WHAT YOU WILL DO: Return nothing but the lines from the one with "hfov_deg: 16.1" through the one with "exposure_s: 1/320" in the data below, word for word and without pictures.

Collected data
+ + + +

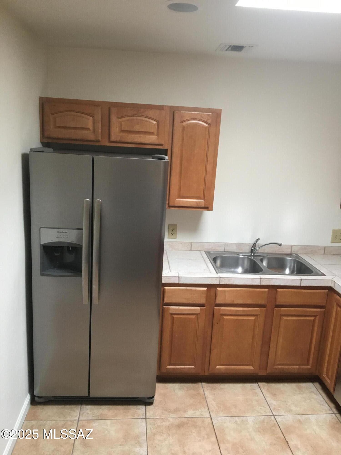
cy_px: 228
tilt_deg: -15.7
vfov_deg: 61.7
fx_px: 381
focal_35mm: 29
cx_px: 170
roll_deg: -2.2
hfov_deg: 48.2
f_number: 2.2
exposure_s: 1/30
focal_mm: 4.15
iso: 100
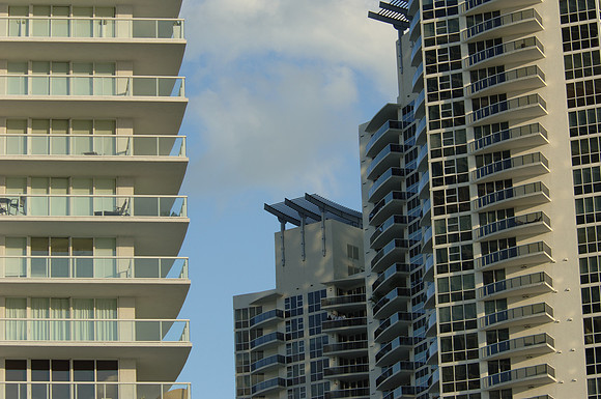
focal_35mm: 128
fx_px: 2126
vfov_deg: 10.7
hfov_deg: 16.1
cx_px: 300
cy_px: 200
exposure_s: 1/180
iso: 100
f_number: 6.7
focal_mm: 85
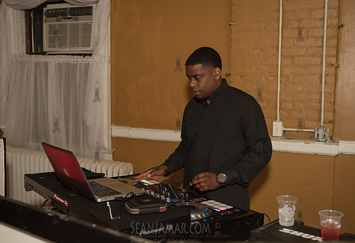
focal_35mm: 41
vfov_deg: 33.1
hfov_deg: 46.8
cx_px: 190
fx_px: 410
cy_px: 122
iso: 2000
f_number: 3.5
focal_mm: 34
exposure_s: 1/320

+ + + +

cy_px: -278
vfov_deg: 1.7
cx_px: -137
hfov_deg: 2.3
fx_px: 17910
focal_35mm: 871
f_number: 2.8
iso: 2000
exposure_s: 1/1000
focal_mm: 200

+ + + +

WRITTEN RESPONSE:
hfov_deg: 16.1
cx_px: 300
cy_px: 200
exposure_s: 1/180
iso: 100
f_number: 6.7
focal_mm: 85
focal_35mm: 41
vfov_deg: 33.1
hfov_deg: 46.8
cx_px: 190
fx_px: 410
cy_px: 122
iso: 2000
f_number: 3.5
focal_mm: 34
exposure_s: 1/320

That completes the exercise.